#### What you are asked to do
What lines below include the word "Created"? Copy each one.

Design files in plain text:
━━━━━━

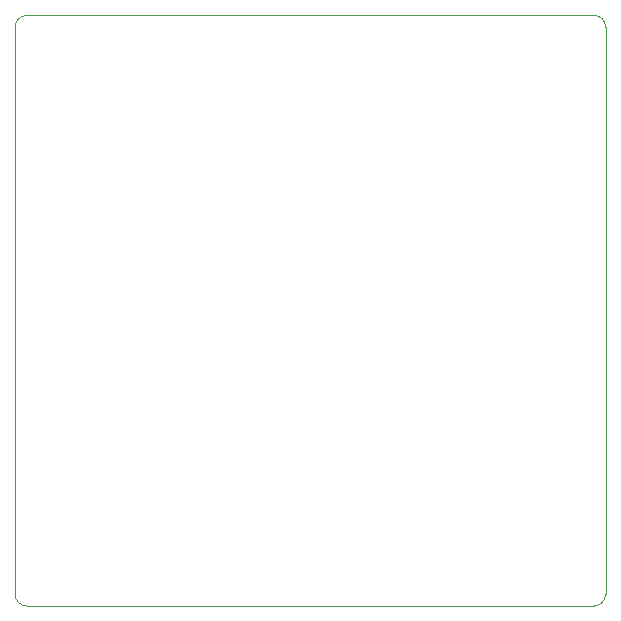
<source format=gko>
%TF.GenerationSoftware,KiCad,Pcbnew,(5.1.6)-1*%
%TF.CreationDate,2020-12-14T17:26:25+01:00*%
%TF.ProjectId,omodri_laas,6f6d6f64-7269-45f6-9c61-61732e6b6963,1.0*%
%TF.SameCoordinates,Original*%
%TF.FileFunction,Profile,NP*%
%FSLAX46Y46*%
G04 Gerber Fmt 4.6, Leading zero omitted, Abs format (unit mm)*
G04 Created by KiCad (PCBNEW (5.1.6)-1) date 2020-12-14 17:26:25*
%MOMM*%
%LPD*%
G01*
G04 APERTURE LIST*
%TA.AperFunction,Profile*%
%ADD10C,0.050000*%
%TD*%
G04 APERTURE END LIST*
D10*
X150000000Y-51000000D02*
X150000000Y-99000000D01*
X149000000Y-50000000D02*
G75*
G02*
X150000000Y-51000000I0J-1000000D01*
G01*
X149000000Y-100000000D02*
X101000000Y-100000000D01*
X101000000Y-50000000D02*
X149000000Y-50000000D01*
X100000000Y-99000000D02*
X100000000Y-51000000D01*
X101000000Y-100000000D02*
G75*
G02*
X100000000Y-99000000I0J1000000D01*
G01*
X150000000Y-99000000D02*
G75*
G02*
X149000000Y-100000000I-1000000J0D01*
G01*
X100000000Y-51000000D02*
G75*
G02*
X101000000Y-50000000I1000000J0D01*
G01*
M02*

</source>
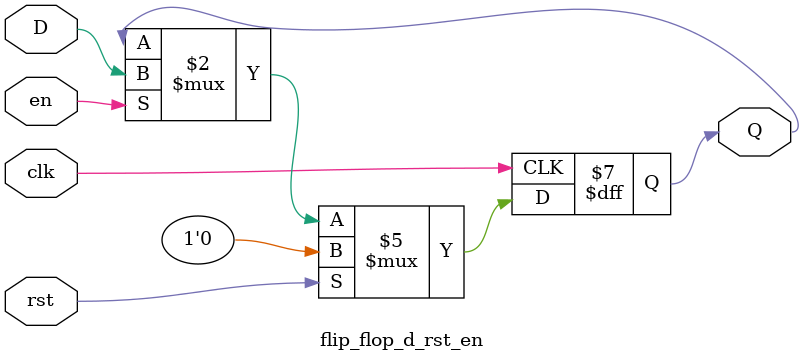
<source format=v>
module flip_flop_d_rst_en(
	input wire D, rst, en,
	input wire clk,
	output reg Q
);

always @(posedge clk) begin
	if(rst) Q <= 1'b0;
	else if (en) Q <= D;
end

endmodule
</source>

━━━━━━

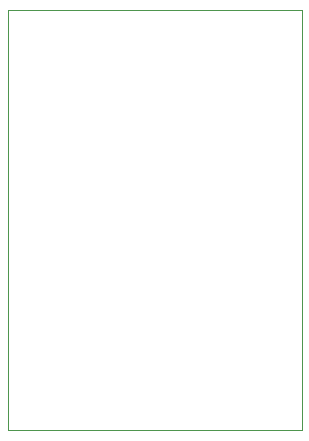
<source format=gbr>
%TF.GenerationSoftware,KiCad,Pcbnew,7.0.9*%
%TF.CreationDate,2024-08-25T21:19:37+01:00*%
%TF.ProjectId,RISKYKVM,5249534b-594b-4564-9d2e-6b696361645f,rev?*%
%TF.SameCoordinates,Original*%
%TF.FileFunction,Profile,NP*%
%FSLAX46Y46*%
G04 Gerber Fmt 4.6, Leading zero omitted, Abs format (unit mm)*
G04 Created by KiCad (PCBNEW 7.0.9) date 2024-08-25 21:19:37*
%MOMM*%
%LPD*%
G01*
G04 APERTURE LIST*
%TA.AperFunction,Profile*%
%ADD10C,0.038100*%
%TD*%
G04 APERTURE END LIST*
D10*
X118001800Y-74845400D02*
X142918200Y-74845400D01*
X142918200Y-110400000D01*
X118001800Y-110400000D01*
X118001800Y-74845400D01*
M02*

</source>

━━━━━━

#### Problem solution
G04 Created by KiCad (PCBNEW (5.1.6)-1) date 2020-12-14 17:26:25*
G04 Created by KiCad (PCBNEW 7.0.9) date 2024-08-25 21:19:37*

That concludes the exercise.